David received many accolades in his life, including Inc Magazine’s prestigious master entrepreneur award in 1991 for his outstanding contribution to health care delivery, and was listed in Connelly’s Who’s Who in American Medicine. He was also:

A trustee for the Coalition for Homeless, trustee for Legal Institute for Medical Education, member of AMA, member of New Jersey Orthopedic Society, board certified in orthopedics, member of Passaic County Medical Society, member of AOPA, former president of Flying Physician Club, member of Business Aviation Association, member of Alpha Tau Omega, fellow of American Board of Aviation Forensic Examiners, member of National Association of Freestanding Ambulatory Centers, member of University of Michigan Alumni Association, member of American College of Group Practice Administrators, director of American Association of Physicians Executives, chairman and CEO of Health Net Corporation, president of Healthmed Corporation, Chesapeake Medical Associates, Urgent Care Associates, Family Medical Centers, Tri-State Therapy Centers, clinical instructor Orthopedics, NYU, and was lieutenant commander in the United States Navy, (ret).

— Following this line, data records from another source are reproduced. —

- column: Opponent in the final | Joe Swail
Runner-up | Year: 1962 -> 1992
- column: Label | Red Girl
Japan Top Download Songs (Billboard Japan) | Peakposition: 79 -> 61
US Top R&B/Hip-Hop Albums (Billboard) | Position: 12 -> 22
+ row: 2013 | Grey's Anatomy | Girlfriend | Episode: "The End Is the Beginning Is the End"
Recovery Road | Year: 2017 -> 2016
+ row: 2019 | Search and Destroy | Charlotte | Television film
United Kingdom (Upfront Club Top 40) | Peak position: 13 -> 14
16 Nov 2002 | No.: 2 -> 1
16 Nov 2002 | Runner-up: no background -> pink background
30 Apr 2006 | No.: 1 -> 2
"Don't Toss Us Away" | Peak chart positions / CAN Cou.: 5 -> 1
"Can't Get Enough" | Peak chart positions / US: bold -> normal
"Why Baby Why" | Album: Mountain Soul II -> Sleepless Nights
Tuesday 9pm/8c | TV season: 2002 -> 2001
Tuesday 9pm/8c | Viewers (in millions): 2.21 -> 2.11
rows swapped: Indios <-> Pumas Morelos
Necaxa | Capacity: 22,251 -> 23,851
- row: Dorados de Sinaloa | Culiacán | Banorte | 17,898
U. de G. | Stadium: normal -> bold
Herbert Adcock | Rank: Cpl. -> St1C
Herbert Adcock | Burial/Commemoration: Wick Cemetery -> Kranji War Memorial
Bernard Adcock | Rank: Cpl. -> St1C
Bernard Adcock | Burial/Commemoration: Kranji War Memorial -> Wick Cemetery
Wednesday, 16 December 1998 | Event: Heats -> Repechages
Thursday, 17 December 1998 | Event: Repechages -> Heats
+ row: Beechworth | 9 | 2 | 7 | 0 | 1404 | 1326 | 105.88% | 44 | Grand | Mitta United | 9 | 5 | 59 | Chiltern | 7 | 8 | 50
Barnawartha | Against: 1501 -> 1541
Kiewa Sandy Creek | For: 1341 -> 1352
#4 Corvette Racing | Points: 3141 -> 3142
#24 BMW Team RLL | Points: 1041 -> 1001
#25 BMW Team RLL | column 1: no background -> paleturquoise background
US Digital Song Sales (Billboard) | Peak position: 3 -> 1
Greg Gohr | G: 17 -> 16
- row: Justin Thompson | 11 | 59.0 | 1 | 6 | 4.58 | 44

The medically needy have lost an outstanding advocate with his passing.

A memorial service was held at the First Presbyterian Church of Mendham in Mendham, N.J., on June 9, followed by a military funeral at St. Bernard’s Cemetery in Bernardsville, N.J.

Memorial donations may be made to the John Hopkins Sol Goldman Pancreatic Cancer Research Center in Baltimore, Md,, or the The Seeing Eye in Morristown, N.J.